[Dataset records Boundary: Start]

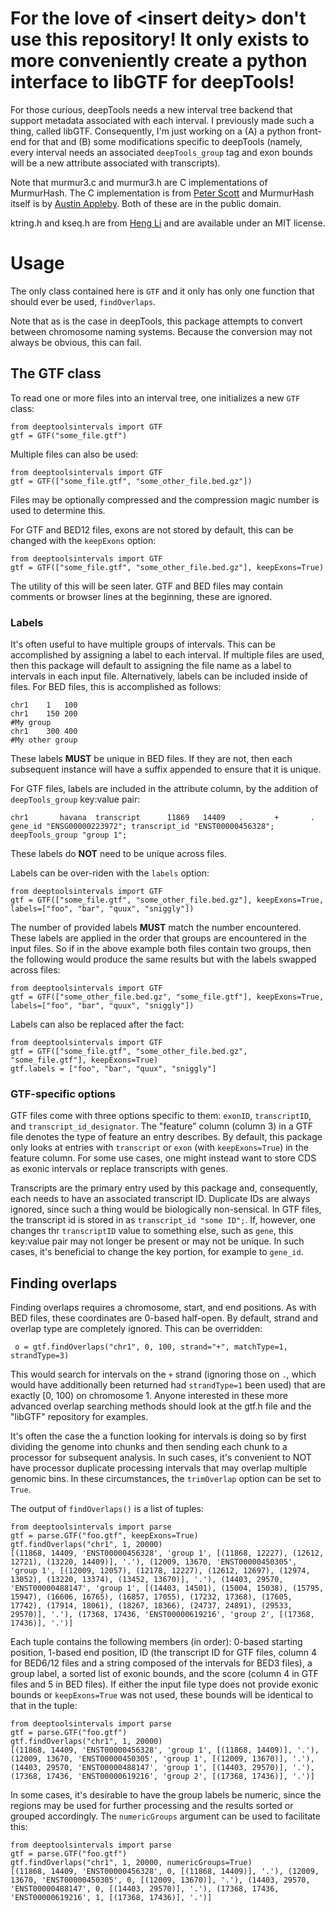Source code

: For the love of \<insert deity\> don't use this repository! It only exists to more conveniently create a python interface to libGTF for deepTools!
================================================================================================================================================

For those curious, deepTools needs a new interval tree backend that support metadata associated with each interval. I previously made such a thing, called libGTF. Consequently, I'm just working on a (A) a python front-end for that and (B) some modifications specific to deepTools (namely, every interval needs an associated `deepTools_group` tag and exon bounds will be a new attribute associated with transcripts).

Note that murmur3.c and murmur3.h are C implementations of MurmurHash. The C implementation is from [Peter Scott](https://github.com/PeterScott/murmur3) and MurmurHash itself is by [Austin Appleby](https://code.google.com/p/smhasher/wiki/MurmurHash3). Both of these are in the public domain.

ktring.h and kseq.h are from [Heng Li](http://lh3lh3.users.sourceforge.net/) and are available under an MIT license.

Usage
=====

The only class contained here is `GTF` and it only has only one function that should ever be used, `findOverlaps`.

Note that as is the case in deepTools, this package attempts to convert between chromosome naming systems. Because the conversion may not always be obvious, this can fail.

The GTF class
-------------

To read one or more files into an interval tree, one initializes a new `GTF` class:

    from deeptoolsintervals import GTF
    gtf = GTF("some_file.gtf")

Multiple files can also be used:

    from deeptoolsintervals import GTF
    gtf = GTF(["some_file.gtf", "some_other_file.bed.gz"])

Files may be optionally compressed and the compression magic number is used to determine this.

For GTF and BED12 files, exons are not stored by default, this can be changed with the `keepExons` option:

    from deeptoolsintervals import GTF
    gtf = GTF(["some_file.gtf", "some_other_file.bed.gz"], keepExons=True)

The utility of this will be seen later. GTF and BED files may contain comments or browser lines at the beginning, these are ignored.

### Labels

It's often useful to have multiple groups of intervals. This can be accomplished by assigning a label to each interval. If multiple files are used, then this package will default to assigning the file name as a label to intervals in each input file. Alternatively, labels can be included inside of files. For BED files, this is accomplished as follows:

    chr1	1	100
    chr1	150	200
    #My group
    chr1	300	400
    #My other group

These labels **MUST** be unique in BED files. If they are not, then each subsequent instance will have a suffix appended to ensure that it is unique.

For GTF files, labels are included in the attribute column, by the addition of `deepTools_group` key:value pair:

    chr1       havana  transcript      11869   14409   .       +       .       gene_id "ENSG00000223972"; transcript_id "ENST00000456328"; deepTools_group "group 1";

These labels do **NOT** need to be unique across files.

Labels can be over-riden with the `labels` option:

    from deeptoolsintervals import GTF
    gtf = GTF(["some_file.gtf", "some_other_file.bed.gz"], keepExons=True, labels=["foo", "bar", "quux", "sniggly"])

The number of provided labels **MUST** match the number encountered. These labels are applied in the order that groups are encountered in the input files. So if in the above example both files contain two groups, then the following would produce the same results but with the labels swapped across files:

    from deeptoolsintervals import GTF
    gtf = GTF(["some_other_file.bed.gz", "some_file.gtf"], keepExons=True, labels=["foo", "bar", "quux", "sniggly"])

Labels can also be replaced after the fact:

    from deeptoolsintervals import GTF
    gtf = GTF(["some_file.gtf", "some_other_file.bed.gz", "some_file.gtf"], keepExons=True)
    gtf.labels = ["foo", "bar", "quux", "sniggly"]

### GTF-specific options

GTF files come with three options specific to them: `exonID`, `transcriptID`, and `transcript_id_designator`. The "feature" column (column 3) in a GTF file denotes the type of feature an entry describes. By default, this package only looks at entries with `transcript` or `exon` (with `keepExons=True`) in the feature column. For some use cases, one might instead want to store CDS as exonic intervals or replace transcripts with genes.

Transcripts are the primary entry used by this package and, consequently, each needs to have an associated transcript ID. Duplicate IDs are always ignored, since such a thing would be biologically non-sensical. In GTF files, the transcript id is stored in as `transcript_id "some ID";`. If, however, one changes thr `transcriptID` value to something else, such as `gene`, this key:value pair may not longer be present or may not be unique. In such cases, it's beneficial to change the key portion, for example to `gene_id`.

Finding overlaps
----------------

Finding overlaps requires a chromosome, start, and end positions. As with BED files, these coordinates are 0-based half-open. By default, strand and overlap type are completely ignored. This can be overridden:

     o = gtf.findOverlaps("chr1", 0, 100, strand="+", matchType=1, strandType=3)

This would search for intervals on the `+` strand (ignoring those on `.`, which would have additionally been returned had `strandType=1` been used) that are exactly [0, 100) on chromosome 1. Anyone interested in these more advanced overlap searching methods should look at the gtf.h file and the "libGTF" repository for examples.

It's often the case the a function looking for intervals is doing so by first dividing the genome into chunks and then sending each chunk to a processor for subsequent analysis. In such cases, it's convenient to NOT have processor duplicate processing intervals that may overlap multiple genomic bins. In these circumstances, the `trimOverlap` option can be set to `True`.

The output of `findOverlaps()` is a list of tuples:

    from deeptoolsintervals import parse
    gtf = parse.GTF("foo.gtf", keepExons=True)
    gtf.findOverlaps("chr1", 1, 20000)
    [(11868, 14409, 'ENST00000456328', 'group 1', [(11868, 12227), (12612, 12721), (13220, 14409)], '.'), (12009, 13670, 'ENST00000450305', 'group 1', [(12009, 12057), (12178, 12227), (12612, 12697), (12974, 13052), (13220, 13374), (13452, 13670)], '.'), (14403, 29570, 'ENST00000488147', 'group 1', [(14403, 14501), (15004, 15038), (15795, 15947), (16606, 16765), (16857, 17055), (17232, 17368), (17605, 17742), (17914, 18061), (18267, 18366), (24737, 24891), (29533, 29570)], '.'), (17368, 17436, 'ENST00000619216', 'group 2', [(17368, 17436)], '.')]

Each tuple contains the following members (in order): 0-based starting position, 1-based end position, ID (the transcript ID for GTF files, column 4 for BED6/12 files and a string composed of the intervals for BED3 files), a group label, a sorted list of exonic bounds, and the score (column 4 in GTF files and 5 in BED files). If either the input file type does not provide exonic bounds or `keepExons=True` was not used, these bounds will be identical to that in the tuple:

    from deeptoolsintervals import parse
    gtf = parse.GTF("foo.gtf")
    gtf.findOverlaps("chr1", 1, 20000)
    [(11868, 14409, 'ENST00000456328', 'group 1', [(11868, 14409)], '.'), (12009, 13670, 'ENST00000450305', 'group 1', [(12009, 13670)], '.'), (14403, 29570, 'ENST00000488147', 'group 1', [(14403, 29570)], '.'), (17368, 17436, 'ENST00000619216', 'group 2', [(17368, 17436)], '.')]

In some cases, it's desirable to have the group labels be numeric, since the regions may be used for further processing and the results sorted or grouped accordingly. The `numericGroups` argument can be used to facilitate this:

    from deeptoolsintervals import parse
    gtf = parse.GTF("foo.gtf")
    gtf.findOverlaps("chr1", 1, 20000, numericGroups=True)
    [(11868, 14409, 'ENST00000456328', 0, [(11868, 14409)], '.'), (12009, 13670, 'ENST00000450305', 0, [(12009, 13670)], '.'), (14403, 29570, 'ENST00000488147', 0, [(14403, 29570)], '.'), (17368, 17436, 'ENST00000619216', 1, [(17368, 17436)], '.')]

[Dataset records Boundary: End]
[Dataset records Boundary: Start]

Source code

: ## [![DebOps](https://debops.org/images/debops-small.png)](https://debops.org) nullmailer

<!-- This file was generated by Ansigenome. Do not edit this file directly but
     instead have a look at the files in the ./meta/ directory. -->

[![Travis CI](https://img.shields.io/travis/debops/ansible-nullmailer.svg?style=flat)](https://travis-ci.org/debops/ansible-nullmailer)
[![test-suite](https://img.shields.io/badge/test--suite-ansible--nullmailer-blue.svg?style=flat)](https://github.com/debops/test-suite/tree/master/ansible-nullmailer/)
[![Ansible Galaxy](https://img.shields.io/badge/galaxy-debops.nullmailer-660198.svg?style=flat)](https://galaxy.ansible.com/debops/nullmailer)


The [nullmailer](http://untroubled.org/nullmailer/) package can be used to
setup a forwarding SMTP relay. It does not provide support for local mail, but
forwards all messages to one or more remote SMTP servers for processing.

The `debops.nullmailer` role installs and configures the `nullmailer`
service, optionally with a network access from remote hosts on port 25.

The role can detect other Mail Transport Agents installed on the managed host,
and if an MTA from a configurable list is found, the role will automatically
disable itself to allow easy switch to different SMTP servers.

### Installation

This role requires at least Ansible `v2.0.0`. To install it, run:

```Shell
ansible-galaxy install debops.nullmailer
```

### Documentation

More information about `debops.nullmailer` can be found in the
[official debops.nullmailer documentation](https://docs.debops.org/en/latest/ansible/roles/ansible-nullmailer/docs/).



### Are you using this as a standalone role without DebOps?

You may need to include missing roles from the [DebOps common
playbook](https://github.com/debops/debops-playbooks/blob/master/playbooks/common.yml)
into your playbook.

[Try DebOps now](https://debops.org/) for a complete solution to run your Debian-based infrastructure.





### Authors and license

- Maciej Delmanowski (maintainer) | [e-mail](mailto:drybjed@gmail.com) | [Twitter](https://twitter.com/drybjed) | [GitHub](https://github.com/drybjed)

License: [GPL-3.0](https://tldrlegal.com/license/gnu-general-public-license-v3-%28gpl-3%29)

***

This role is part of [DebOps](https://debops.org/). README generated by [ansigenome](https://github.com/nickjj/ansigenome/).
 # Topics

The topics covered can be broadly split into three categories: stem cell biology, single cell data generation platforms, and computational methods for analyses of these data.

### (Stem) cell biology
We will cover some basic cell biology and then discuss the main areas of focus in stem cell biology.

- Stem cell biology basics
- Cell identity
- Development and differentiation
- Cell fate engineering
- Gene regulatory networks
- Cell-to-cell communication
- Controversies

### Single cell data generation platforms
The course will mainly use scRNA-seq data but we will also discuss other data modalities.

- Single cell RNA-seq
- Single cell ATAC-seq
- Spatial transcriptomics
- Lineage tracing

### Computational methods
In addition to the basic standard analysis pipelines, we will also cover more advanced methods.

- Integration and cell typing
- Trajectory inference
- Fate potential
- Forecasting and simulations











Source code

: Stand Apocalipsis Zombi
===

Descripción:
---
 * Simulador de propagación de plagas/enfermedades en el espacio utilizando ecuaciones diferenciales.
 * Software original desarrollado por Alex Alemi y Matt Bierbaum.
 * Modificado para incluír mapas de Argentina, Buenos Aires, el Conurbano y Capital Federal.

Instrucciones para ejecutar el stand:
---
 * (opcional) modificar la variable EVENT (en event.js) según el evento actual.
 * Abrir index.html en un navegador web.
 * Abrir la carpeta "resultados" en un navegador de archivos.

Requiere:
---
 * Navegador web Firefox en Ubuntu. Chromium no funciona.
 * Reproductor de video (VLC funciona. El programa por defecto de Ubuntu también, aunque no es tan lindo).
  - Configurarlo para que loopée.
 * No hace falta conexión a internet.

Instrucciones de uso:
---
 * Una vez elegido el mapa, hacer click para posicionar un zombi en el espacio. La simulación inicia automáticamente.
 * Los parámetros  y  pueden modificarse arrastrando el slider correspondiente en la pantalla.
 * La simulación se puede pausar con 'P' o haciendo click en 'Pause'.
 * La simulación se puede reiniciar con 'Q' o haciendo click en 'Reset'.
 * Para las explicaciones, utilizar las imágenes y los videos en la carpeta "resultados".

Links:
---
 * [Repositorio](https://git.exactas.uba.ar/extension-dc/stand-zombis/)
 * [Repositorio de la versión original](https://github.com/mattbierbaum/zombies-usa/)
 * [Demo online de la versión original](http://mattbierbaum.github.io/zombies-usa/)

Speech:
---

[Dataset records Boundary: End]
[Dataset records Boundary: Start]

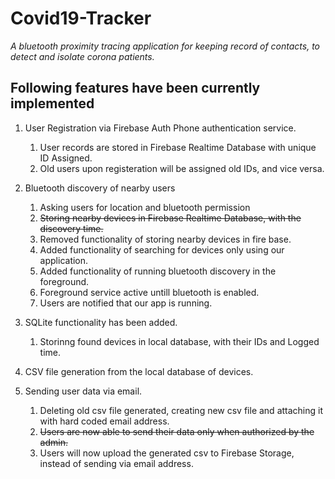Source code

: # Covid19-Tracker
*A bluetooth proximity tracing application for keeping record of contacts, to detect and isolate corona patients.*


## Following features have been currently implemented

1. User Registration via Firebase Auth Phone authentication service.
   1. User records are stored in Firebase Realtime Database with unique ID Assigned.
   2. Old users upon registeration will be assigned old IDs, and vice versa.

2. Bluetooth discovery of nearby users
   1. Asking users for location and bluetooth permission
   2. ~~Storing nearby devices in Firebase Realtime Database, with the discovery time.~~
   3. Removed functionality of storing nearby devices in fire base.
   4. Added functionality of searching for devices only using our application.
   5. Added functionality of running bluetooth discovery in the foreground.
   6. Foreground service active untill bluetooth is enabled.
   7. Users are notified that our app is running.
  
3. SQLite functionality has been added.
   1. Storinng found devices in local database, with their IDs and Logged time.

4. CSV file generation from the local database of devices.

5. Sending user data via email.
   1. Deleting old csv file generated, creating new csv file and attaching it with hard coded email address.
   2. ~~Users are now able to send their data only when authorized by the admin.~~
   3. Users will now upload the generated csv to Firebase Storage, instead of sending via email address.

[Dataset records Boundary: End]

### [Action item]
Filter the entries above and copy only the lines that hold "results".

### [Expected answer]
The number of provided labels **MUST** match the number encountered. These labels are applied in the order that groups are encountered in the input files. So if in the above example both files contain two groups, then the following would produce the same results but with the labels swapped across files:
In some cases, it's desirable to have the group labels be numeric, since the regions may be used for further processing and the results sorted or grouped accordingly. The `numericGroups` argument can be used to facilitate this:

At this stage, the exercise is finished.